__Selected text__
[Start of section]
Editorial: We need a living wage for students

For many students, working on campus is a necessity. Students rely on campus jobs to cover the costs of student life, including tuition, fees, textbook costs, food and personal expenses. Tufts is long overdue in raising the student minimum wage. The wage for Tufts students is set at the current Massachusetts minimum wage, which is $12 an hour. This isn't enough.

While Tufts remains stagnant in implementing change, other universities, both public and private, have surged ahead, raising their student minimum wages to at least $15 an hour. According to data collected by the National Employment Law Project (NELP), public universities including the University of Washington and those in the University of California system adopted policies in 2015 to raise their student minimum wages to $15 an hour after student workers expressed concerns about wages being too low to meet even their basic needs. In 2016, private universities such as New York’s Columbia University and New York University followed suit. Even Tufts’ very own Medical Center adopted a policy to raise minimum wage for all employees to $15.12 an hour in January 2016. Further, Tufts offered to pay dining workers $15 an hour as a minimum in a proposed wage agreement, though intransigence on other issues by the university has provoked a strike vote. Students who do the same type of work as dining workers as well as other campus jobs deserve the same hourly rate that Tufts offered its dining workers.

Providing fair wages for student workers grows more urgent each semester, as costs continuously rise for students. Tufts increased tuition an estimated 3.76 percent from last year’s tuition, for a sticker price of $70,941 for the 2018–2019 academic year. This is the equivalent of two years and 10 months of full-time work at minimum wage. While financial aid offsets this, students, especially upperclassmen, still need to pay for books, rent, food and utilities.

According to the College Board, for the 2018–2019 academic year, students are spending at least $1,240-$1,440 on books and supplies. Combine the cost of books with rising rent, as more and more students are forced into Medford-Somerville due to limited on-campus housing, and you have a recipe for academic poverty. According to a recent survey conducted by the Daily, the majority (68 percent) of student respondents living in off-campus housing are paying between $800 and $899 per month for rent, with some (8 percent) paying over $1,000 per month. $12 an hour isn't enough to cover these expenses. Student workers are allowed to work just 20  hours per week, meaning most will earn at most $960 a month, leaving students living off campus with between $60 and $160 for clothing, books, food and activities. Increasing the wage to $15 an hour leaves a student worker with $300 to $400 a month for those expenses — still a small sum, but far better than a $2-per-day monthly food budget.
[End of section]
__Dataset content__
[Start of section]
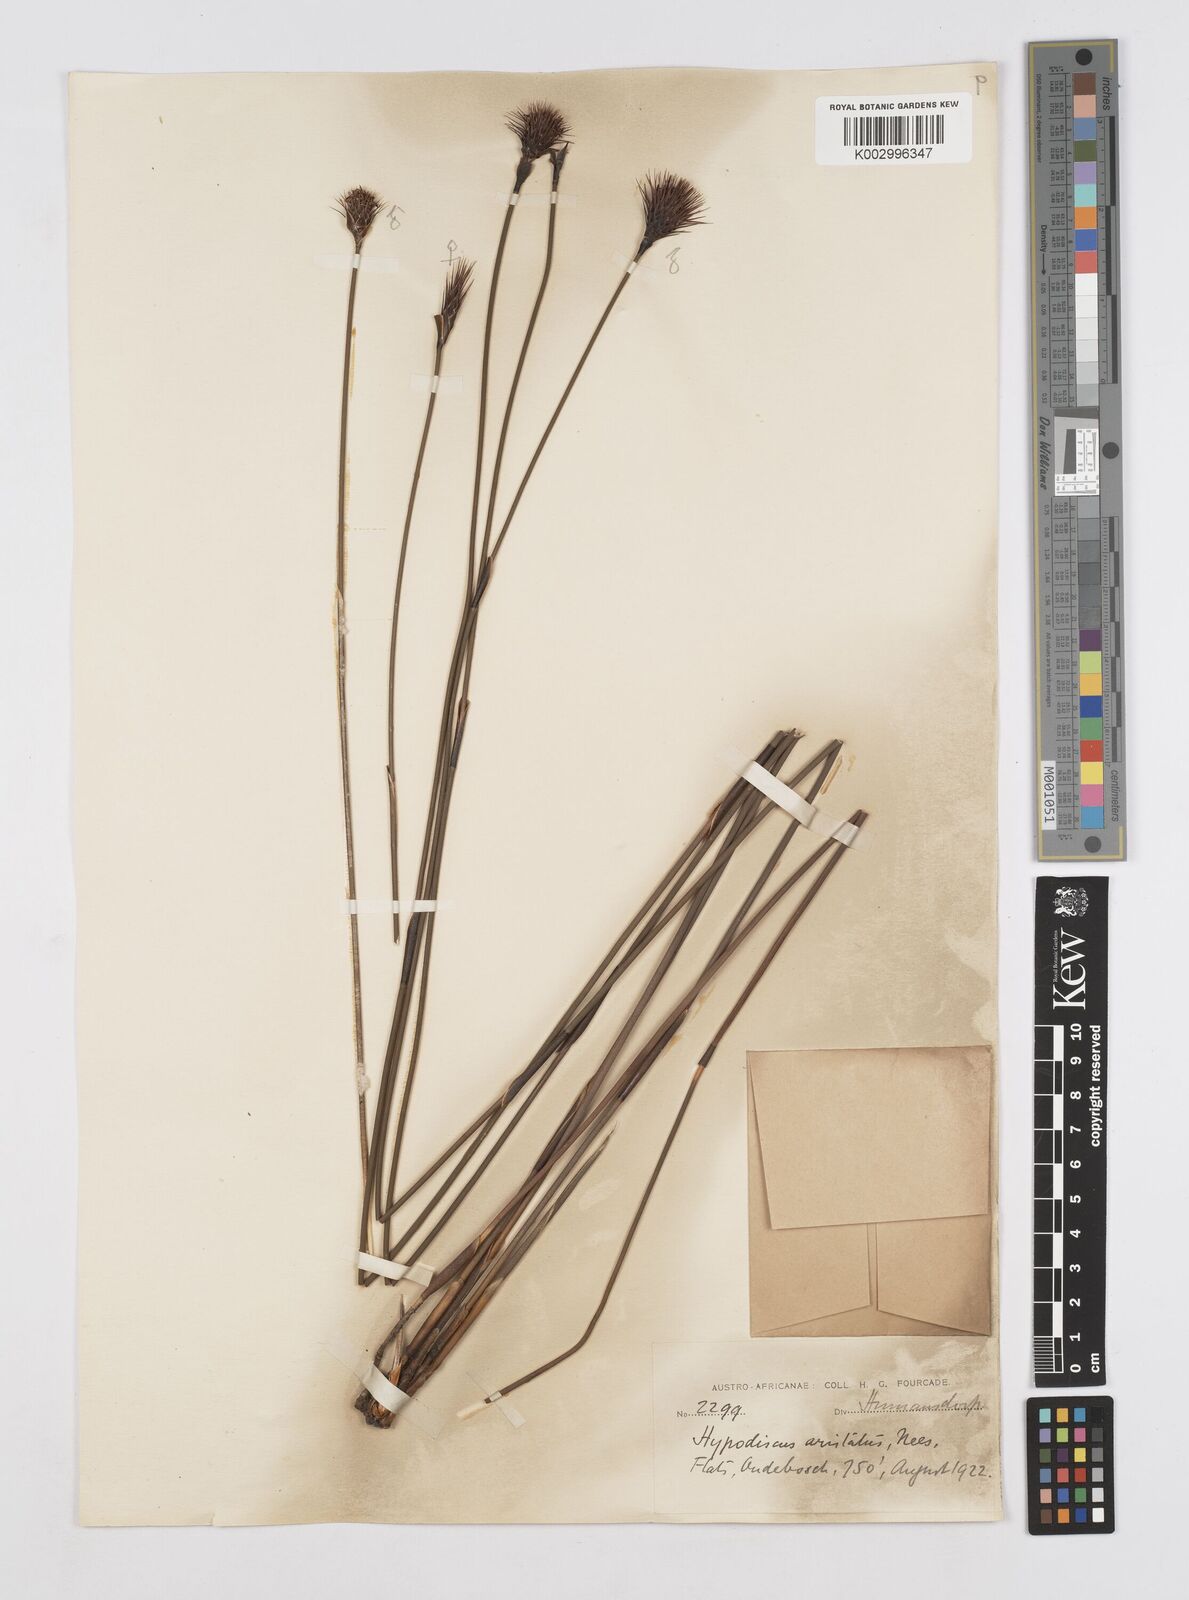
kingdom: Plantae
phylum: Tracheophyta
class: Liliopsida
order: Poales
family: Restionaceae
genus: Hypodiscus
[End of section]
[Start of section]
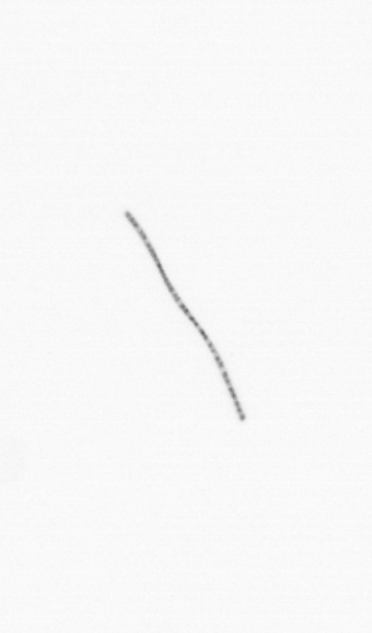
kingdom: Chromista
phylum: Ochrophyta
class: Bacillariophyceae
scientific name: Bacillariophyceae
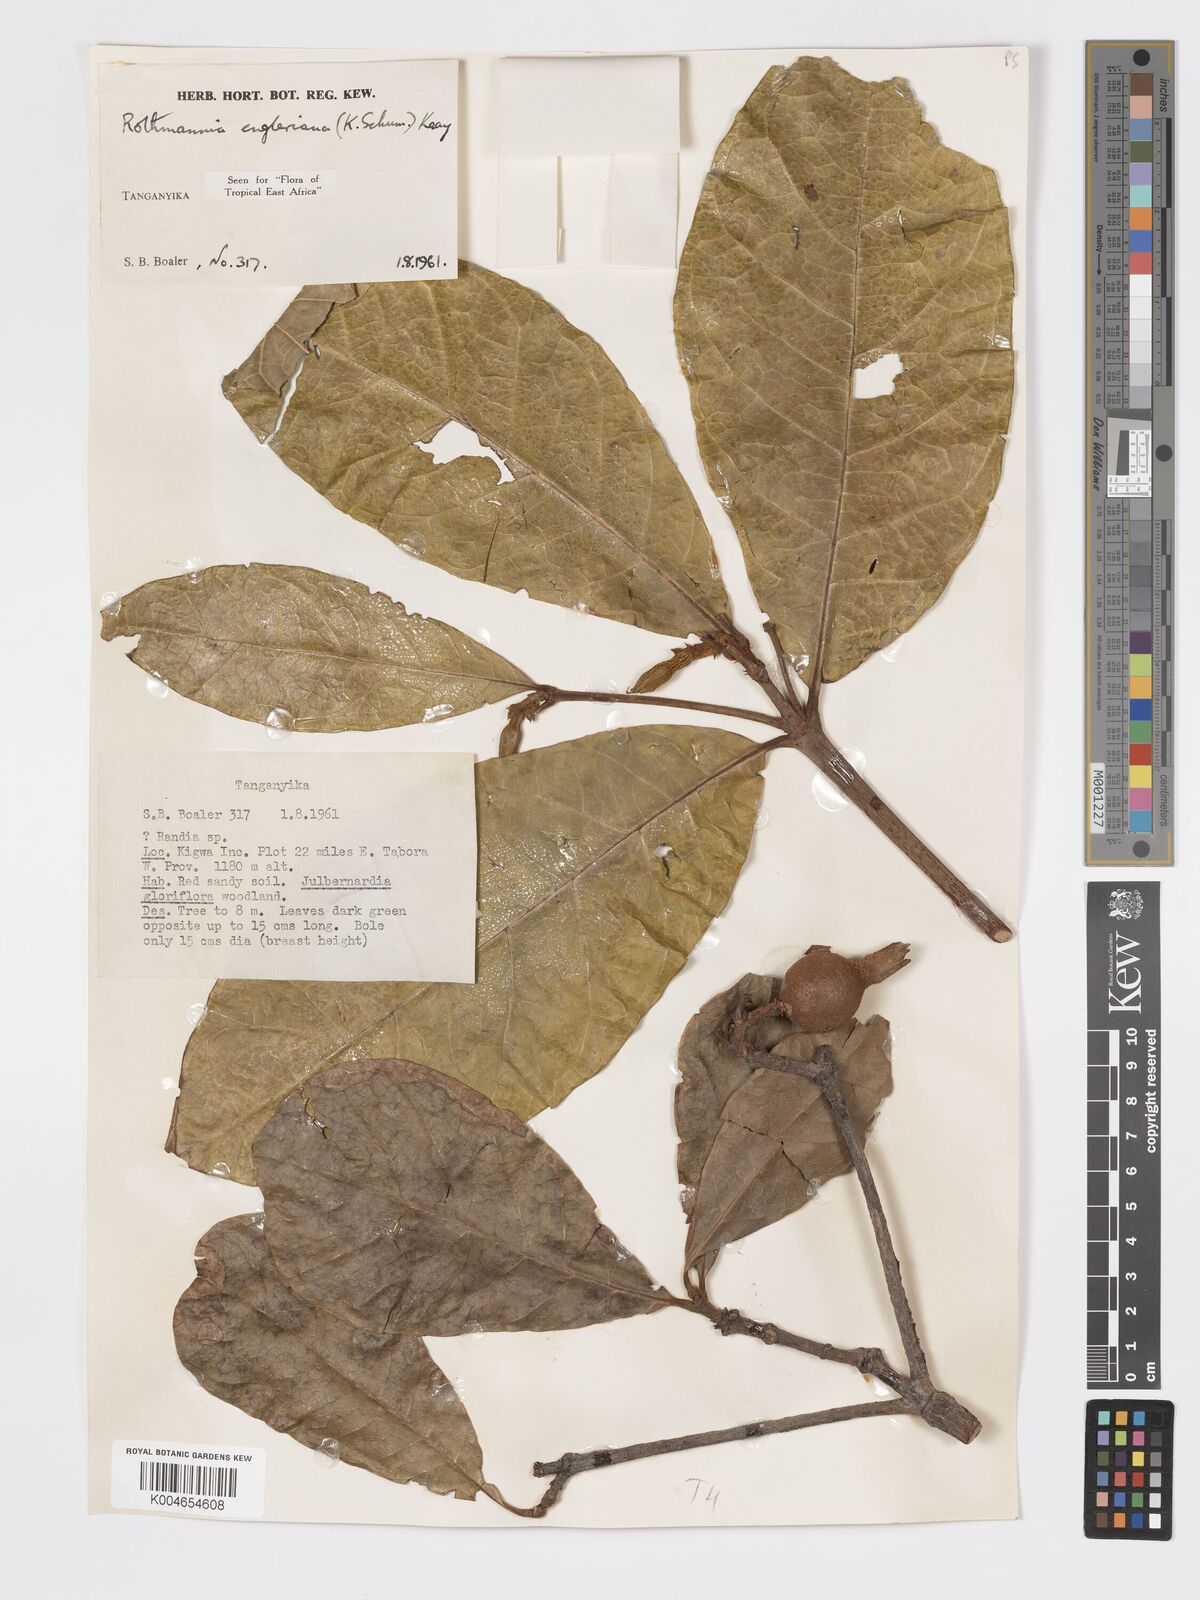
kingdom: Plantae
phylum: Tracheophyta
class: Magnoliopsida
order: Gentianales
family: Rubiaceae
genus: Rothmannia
[End of section]
[Start of section]
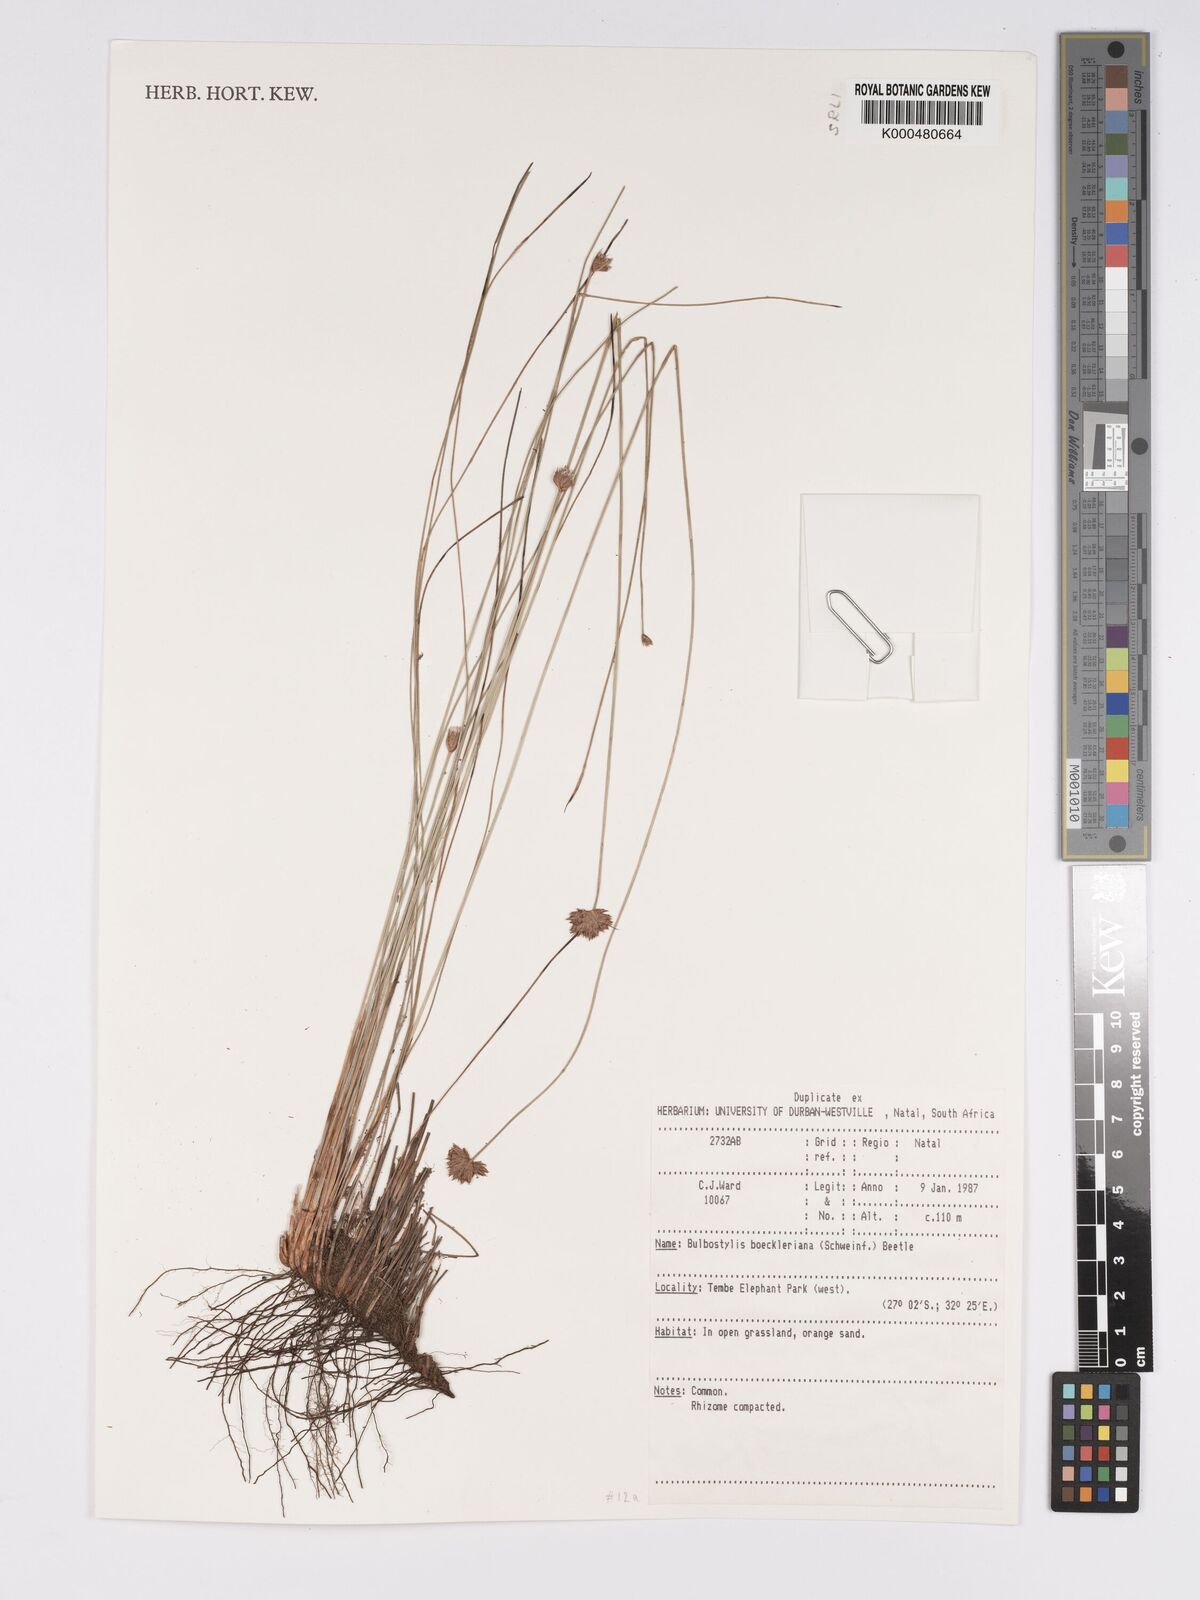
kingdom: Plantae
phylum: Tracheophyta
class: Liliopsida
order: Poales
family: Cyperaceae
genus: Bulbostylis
[End of section]
__Problem 1__
Summarize the editorial on student wages in two sentences.
__Problem 2__
From the editorial, quote the passage that starts with the words containing "Providing fair wages" and ends with "food and utilities.".

__Final answer 1__
The editorial argues that Tufts is long overdue in raising its student minimum wage from $12 an hour, the Massachusetts minimum. Other universities, Tufts' own Medical Center and Tufts' wage offer to dining workers have all reached about $15 an hour, while rising tuition, book costs and off-campus rent leave student workers capped at 20 hours a week with far too little for their expenses.

__Final answer 2__
Providing fair wages for student workers grows more urgent each semester, as costs continuously rise for students. Tufts increased tuition an estimated 3.76 percent from last year’s tuition, for a sticker price of $70,941 for the 2018–2019 academic year. This is the equivalent of two years and 10 months of full-time work at minimum wage. While financial aid offsets this, students, especially upperclassmen, still need to pay for books, rent, food and utilities.